Please reproduce the entire listing exactly.
---
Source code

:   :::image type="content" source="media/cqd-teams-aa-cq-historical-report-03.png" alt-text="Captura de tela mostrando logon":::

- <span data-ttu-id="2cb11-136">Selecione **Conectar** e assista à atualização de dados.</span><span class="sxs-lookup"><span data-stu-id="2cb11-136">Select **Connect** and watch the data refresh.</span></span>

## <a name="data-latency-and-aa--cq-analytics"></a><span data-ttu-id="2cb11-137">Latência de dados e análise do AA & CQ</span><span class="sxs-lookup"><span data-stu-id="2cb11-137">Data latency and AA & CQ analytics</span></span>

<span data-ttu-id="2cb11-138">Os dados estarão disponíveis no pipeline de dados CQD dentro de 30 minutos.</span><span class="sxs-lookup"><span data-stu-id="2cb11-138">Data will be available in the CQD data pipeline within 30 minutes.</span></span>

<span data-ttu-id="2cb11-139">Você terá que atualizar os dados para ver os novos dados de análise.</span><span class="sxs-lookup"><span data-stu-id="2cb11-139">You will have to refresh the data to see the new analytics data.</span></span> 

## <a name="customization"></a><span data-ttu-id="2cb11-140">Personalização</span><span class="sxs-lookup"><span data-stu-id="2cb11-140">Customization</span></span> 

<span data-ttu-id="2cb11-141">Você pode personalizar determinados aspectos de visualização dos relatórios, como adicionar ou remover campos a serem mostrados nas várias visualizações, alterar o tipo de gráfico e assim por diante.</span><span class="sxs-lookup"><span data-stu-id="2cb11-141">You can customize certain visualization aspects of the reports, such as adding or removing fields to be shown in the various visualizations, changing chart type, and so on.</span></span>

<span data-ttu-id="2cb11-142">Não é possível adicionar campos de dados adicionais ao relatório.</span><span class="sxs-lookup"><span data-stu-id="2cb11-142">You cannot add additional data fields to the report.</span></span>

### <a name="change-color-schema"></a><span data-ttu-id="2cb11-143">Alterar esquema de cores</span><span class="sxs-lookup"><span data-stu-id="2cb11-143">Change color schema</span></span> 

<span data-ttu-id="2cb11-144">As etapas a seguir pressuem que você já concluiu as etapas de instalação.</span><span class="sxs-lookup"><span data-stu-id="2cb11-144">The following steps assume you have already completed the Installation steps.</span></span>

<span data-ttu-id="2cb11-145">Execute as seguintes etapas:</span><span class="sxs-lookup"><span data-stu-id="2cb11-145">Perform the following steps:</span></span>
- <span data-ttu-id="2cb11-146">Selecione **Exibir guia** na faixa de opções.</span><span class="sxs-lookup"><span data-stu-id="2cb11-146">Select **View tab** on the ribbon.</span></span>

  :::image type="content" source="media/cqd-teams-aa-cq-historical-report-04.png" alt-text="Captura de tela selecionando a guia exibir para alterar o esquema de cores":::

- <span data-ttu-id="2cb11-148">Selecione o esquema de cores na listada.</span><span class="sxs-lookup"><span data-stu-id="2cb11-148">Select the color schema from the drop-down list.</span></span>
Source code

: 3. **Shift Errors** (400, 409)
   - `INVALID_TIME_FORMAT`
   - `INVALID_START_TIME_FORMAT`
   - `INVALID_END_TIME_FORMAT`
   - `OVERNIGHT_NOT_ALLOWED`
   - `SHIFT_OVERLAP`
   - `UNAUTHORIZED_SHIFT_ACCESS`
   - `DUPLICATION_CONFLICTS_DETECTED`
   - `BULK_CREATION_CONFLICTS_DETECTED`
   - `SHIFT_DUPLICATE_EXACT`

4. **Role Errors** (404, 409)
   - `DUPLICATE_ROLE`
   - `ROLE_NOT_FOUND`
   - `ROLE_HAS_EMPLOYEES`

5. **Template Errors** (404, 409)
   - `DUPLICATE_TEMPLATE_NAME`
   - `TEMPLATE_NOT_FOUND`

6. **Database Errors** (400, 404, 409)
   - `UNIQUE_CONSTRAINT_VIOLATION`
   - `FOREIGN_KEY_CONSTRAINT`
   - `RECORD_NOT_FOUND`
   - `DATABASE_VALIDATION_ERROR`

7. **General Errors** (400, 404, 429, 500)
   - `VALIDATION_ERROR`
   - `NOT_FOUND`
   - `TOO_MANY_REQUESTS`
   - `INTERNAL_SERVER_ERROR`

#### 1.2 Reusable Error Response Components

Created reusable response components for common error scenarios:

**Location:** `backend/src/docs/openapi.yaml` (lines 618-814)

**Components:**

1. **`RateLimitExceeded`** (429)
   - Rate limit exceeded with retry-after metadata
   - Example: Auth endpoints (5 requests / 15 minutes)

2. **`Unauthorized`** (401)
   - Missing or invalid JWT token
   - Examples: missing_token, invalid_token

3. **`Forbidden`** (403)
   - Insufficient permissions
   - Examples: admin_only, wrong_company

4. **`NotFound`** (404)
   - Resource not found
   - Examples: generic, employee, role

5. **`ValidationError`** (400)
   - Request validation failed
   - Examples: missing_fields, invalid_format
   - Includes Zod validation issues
---
§ **TASK RESPONSE**
Source code

:   :::image type="content" source="media/cqd-teams-aa-cq-historical-report-03.png" alt-text="Captura de tela mostrando logon":::

- <span data-ttu-id="2cb11-136">Selecione **Conectar** e assista à atualização de dados.</span><span class="sxs-lookup"><span data-stu-id="2cb11-136">Select **Connect** and watch the data refresh.</span></span>

## <a name="data-latency-and-aa--cq-analytics"></a><span data-ttu-id="2cb11-137">Latência de dados e análise do AA & CQ</span><span class="sxs-lookup"><span data-stu-id="2cb11-137">Data latency and AA & CQ analytics</span></span>

<span data-ttu-id="2cb11-138">Os dados estarão disponíveis no pipeline de dados CQD dentro de 30 minutos.</span><span class="sxs-lookup"><span data-stu-id="2cb11-138">Data will be available in the CQD data pipeline within 30 minutes.</span></span>

<span data-ttu-id="2cb11-139">Você terá que atualizar os dados para ver os novos dados de análise.</span><span class="sxs-lookup"><span data-stu-id="2cb11-139">You will have to refresh the data to see the new analytics data.</span></span> 

## <a name="customization"></a><span data-ttu-id="2cb11-140">Personalização</span><span class="sxs-lookup"><span data-stu-id="2cb11-140">Customization</span></span> 

<span data-ttu-id="2cb11-141">Você pode personalizar determinados aspectos de visualização dos relatórios, como adicionar ou remover campos a serem mostrados nas várias visualizações, alterar o tipo de gráfico e assim por diante.</span><span class="sxs-lookup"><span data-stu-id="2cb11-141">You can customize certain visualization aspects of the reports, such as adding or removing fields to be shown in the various visualizations, changing chart type, and so on.</span></span>

<span data-ttu-id="2cb11-142">Não é possível adicionar campos de dados adicionais ao relatório.</span><span class="sxs-lookup"><span data-stu-id="2cb11-142">You cannot add additional data fields to the report.</span></span>

### <a name="change-color-schema"></a><span data-ttu-id="2cb11-143">Alterar esquema de cores</span><span class="sxs-lookup"><span data-stu-id="2cb11-143">Change color schema</span></span> 

<span data-ttu-id="2cb11-144">As etapas a seguir pressuem que você já concluiu as etapas de instalação.</span><span class="sxs-lookup"><span data-stu-id="2cb11-144">The following steps assume you have already completed the Installation steps.</span></span>

<span data-ttu-id="2cb11-145">Execute as seguintes etapas:</span><span class="sxs-lookup"><span data-stu-id="2cb11-145">Perform the following steps:</span></span>
- <span data-ttu-id="2cb11-146">Selecione **Exibir guia** na faixa de opções.</span><span class="sxs-lookup"><span data-stu-id="2cb11-146">Select **View tab** on the ribbon.</span></span>

  :::image type="content" source="media/cqd-teams-aa-cq-historical-report-04.png" alt-text="Captura de tela selecionando a guia exibir para alterar o esquema de cores":::

- <span data-ttu-id="2cb11-148">Selecione o esquema de cores na listada.</span><span class="sxs-lookup"><span data-stu-id="2cb11-148">Select the color schema from the drop-down list.</span></span>
Source code

: 3. **Shift Errors** (400, 409)
   - `INVALID_TIME_FORMAT`
   - `INVALID_START_TIME_FORMAT`
   - `INVALID_END_TIME_FORMAT`
   - `OVERNIGHT_NOT_ALLOWED`
   - `SHIFT_OVERLAP`
   - `UNAUTHORIZED_SHIFT_ACCESS`
   - `DUPLICATION_CONFLICTS_DETECTED`
   - `BULK_CREATION_CONFLICTS_DETECTED`
   - `SHIFT_DUPLICATE_EXACT`

4. **Role Errors** (404, 409)
   - `DUPLICATE_ROLE`
   - `ROLE_NOT_FOUND`
   - `ROLE_HAS_EMPLOYEES`

5. **Template Errors** (404, 409)
   - `DUPLICATE_TEMPLATE_NAME`
   - `TEMPLATE_NOT_FOUND`

6. **Database Errors** (400, 404, 409)
   - `UNIQUE_CONSTRAINT_VIOLATION`
   - `FOREIGN_KEY_CONSTRAINT`
   - `RECORD_NOT_FOUND`
   - `DATABASE_VALIDATION_ERROR`

7. **General Errors** (400, 404, 429, 500)
   - `VALIDATION_ERROR`
   - `NOT_FOUND`
   - `TOO_MANY_REQUESTS`
   - `INTERNAL_SERVER_ERROR`

#### 1.2 Reusable Error Response Components

Created reusable response components for common error scenarios:

**Location:** `backend/src/docs/openapi.yaml` (lines 618-814)

**Components:**

1. **`RateLimitExceeded`** (429)
   - Rate limit exceeded with retry-after metadata
   - Example: Auth endpoints (5 requests / 15 minutes)

2. **`Unauthorized`** (401)
   - Missing or invalid JWT token
   - Examples: missing_token, invalid_token

3. **`Forbidden`** (403)
   - Insufficient permissions
   - Examples: admin_only, wrong_company

4. **`NotFound`** (404)
   - Resource not found
   - Examples: generic, employee, role

5. **`ValidationError`** (400)
   - Request validation failed
   - Examples: missing_fields, invalid_format
   - Includes Zod validation issues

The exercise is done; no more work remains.